#### [DATA FOR PROCESSING]
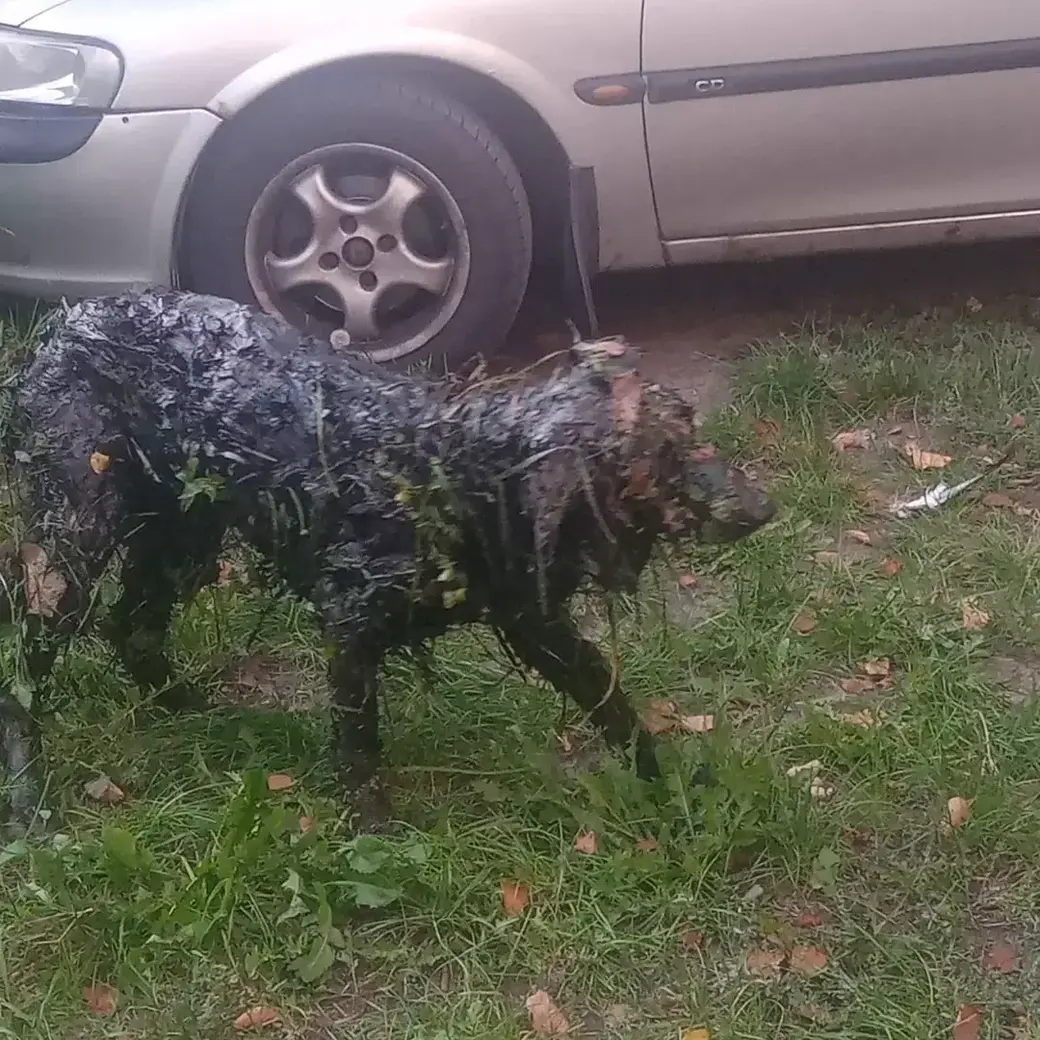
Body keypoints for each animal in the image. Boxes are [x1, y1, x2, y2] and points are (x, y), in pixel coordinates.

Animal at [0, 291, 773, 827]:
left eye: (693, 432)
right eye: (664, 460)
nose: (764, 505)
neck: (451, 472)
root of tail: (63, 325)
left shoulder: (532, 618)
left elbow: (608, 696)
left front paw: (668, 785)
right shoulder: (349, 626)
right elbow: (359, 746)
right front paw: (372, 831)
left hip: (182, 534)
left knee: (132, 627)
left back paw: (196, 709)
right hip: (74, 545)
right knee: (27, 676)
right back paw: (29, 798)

#### [WORK ITEM]
Find "left front paw: (668, 785)" in the records. Copy its line and every line after it, exactly, through the last one.

#### [RESULT]
left front paw: (668, 785)
right shoulder: (349, 626)
right elbow: (359, 746)
right front paw: (372, 831)
left hip: (182, 534)
left knee: (132, 627)
left back paw: (196, 709)
right hip: (74, 545)
right knee: (27, 676)
right back paw: (29, 798)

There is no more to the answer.